Expectation in measure theory I'm reading a book on measure-theoretic probability, and the author defines the expectation of a random variable $X$ on a probability space $(\Omega,\scr H,\mathbb{P})$ as $\int_\Omega Xd\mathbb{P}$, but I'm trying to reconcile this with the definition of expectation found in calc-based probability books $\int_{-\infty}^\infty xf_X(x)dx$, where there's an extra $x$ term in the integrand. My book doesn't do this explicitly.
$$\begin{array}
A(\Omega,\scr H,\mathbb{P}) & \stackrel{X}{\longrightarrow} & (\mathbb{R},\scr B(\mathbb{R})) \\
\ & & \downarrow{Y(x)=x} \\
 & \ & (\mathbb{R},\scr B(\mathbb{R}))
\end{array}
$$
Let $P=\mathbb{P}\circ X^{-1}$ be the distribution of $X$. Since $Y$ is a random variable, we can define the exectation of $\mathbb{E}(Y)$. But since $P(A)=P\circ Y^{-1}(A), \forall A\in\scr B(\mathbb{R})$, $X$ and $Y$ have the same distribution.
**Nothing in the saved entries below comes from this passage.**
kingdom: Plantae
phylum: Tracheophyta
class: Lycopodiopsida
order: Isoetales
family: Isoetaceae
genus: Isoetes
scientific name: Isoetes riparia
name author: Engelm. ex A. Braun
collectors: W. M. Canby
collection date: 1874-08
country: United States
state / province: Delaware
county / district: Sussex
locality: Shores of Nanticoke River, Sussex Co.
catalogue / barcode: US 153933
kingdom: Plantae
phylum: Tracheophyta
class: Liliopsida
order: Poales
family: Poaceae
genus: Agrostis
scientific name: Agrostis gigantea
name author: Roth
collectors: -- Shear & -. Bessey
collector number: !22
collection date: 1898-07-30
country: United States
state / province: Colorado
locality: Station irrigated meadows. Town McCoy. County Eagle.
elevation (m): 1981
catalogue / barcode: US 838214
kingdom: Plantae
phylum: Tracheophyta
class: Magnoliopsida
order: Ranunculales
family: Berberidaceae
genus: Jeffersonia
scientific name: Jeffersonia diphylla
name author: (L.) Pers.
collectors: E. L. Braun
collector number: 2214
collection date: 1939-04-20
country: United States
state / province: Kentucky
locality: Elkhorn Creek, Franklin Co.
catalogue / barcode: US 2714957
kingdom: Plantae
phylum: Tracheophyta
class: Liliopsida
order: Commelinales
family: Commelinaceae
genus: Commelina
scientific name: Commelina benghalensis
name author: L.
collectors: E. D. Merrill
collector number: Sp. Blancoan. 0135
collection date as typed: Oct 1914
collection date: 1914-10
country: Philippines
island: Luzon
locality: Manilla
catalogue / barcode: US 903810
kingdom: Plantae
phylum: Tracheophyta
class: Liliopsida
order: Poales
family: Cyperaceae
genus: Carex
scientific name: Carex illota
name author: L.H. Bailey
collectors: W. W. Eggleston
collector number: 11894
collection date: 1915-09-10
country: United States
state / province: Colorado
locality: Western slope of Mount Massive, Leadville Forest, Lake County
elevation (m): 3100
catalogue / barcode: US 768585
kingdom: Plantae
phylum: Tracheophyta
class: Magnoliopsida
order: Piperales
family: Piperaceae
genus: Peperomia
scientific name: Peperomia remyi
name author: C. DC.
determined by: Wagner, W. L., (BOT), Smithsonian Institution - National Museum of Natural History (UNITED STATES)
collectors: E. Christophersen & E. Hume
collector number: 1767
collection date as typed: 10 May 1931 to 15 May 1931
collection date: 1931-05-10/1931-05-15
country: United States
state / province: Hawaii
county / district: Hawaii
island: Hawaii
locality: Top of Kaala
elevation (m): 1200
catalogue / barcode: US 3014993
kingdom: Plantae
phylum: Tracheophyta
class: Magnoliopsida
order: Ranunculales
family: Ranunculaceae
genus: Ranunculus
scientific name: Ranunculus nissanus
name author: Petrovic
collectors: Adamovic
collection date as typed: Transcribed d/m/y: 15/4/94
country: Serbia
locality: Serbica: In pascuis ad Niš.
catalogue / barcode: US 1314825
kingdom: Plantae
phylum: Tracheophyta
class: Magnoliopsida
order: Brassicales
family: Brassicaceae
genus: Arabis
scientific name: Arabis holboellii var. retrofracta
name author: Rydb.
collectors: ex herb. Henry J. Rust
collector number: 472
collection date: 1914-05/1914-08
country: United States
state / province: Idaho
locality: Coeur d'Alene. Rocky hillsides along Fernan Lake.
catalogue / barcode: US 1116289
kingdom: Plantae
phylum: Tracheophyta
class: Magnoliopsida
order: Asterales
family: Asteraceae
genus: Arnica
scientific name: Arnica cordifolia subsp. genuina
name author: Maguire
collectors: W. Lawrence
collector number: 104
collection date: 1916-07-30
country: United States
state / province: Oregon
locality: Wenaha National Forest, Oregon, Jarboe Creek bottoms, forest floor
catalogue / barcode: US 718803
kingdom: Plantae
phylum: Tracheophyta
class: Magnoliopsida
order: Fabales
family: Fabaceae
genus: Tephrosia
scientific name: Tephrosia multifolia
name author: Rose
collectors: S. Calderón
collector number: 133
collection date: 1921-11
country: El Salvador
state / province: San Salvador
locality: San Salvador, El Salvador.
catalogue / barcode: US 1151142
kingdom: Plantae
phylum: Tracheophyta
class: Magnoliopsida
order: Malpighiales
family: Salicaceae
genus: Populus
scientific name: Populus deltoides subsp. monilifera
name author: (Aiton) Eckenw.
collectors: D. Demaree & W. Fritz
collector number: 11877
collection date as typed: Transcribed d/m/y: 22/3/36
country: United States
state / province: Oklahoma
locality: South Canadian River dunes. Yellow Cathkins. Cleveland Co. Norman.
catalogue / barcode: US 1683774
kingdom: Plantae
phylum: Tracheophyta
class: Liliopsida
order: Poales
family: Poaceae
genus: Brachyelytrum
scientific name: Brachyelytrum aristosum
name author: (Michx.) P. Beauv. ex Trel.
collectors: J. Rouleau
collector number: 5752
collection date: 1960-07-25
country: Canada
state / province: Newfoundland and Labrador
Hence $\mathbb{E}(X)=\mathbb{E}(Y)$, i.e. $\int_\Omega X(\omega)\mathbb{P}(d\omega)=\int_\mathbb{R}Y(x)P(dx)=\int_\mathbb{R}xdP$. I know the Lebesgue measure $\lambda$ on $(\mathbb{R},\scr B(\mathbb{R}))$ is $\sigma$-finite, and I'm assuming, though I'm not sure, that $P$ is absolutely continuous  with respect to the Lebesgue measure, and so by the Radon-Nikodym theorem, $X$ (and $Y$) both admit a density function and $\int_\mathbb{R}xdP=\int_\mathbb{R}x\frac{dP}{d\lambda}d\lambda=\int_\mathbb{R}xf_Xd\lambda=\int_\mathbb{R}xf_Yd\lambda.$
Is this right?
 A: For the probability space $(\Omega, \mathscr F, \mathbb P)$, the random variable $X$ with distribution $F_X$ has Skorokhod representation
$$X(\omega) := \sup \{x \in \mathbb R | F_X(x) < \omega\}$$
It can be shown that in the probability space $(\mathbb R, \mathscr B (\mathbb R), \mathcal L_X)$, the identity random variable
$$Y(\omega) = \omega$$
has distribution $F_Y = F_X$.
Let's take the exponential distribution:
In $((0,1), \mathscr B(0,1), Leb)$, it looks like:
$$X(\omega) = \frac{1}{\lambda}\ln(\frac{1}{1-\omega})$$
or
$$X(1-\omega) = \frac{1}{\lambda}\ln(\frac{1}{\omega})$$
Generally, in $(\Omega, \mathscr F, \mathbb P)$, it looks like:
$$X(\omega) := \sup \{x \in \mathbb R | F_X(x) < \omega\}$$
Specifically, in $(\mathbb R, \mathscr B (\mathbb R), 1-e^{-\lambda x})$, it looks like:
$$X(t) := t$$
The expectations for each are
$$\lambda^{-1} = \int_0^1 \frac{1}{\lambda}\ln(\frac{1}{1-\omega}) d\omega = \int_0^1 \frac{1}{\lambda}\ln(\frac{1}{\omega}) d\omega$$
$$\lambda^{-1} = \int_{\Omega} X d \mathbb P = \int_{\Omega} \sup \{x \in \mathbb R | F_X(x) < \omega\} d \mathbb P(\omega)$$
$$\lambda^{-1} = \int_{\mathbb R} t dF_X(t) = \int_{\mathbb R} t d(1-e^{-\lambda t}) = \int_{\mathbb R} t f_X(t) dt = \int_{\mathbb R} t \lambda e^{-\lambda t} dt$$
A: Your random variable has a density $f_X$ [not all random variables do].  That is, for all Borel sets $A \subseteq \mathbb R$,
$$
\int_A f_X(x)\;dx = \mathbb P[X \in E] .
\tag1$$
From this we will prove: for all measurable functions $\phi : \mathbb R \to \mathbb R$,
$$
\int_{\mathbb R} \phi(x) f_X(x)\;dx = \mathbb E[\phi(X)] .
\tag2$$
Do this as usual in measure theory.  If $\phi = \mathbf1_E$ is an indicator function, then $(2)$ is $(1)$.  Take linear combinations to deduce $(2)$ for simple functions $\phi$.  Take pointwise limits to deduce $(2)$ for measurable functions $\phi$.
Once we have $(2)$, take the function $\phi(x) = x$ to get the result claimed.